Mixed conditions can be seen in the nation's property market at the moment, but it seems that Melbourne is one of the standout performers. Releasing details of the May CoreLogic RP Data Hedonic Home Value Index, head of research Tim Lawless said some capitals are contributing to a negative monthly growth figure – but Melbourne isn't one of them.
The city has witnessed a nine per cent year-on-year rise in dwelling values, bringing the median dwelling price to $569,500. This has generated total gross returns of around 12.7 per cent, making them the second-highest in the whole of Australia.
"Other market indicators are also pointing to stronger conditions for the Sydney and Melbourne housing markets with auction clearance rates remaining at or close-to record highs throughout May along with low advertised stock levels across the largest cities," commented Mr Lawless.
Detached house price growth has been especially strong in Melbourne, CoreLogic RP Data revealed, as values are now 9.8 per cent higher than 12 months ago. This compares to just a 2.9 per cent increase in unit values.
Mr Lawless emphasised that strong economic conditions are also helping to buoy the city at the moment.
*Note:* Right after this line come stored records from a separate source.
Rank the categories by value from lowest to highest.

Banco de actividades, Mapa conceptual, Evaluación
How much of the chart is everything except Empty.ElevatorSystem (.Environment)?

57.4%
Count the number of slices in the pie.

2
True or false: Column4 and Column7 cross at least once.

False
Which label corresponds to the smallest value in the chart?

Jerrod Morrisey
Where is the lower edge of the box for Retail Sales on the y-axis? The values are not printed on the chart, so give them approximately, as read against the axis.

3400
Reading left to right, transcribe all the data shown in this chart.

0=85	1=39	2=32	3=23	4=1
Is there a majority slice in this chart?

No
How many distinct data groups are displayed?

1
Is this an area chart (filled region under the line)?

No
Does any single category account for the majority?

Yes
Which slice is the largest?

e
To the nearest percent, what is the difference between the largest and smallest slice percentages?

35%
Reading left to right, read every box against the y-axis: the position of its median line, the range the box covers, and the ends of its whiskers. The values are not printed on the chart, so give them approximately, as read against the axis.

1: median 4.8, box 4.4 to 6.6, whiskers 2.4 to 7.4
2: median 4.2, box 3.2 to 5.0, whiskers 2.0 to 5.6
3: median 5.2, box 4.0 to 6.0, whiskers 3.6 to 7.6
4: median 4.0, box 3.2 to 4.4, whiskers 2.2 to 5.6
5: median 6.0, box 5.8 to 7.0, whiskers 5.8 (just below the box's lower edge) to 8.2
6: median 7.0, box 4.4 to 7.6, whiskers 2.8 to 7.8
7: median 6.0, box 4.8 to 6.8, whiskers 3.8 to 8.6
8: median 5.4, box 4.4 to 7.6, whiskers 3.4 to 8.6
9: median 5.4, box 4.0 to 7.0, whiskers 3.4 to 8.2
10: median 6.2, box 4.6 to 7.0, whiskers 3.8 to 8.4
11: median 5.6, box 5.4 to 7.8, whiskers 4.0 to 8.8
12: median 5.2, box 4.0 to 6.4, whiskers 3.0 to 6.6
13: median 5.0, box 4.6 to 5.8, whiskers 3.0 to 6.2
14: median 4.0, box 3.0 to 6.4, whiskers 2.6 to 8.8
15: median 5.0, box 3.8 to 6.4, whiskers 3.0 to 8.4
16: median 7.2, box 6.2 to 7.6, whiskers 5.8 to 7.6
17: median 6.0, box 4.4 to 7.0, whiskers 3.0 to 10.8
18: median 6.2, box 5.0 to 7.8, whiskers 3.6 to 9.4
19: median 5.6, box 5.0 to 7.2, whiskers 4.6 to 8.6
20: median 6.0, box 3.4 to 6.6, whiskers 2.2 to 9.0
New homes are constantly coming onto the market, opening up the options to anyone with their eye on property in Bentleigh.
Earlier this month, the Housing Industry Association reported that detached housing approvals had reached a five-year high across the country. Commenting on official data from the Australian Bureau of Statistics, the group suggested that the results point towards a broader based construction sector recovery.
Until now, building activity had mainly been concentrated in the multi-unit segment, but this seems to no longer be the case.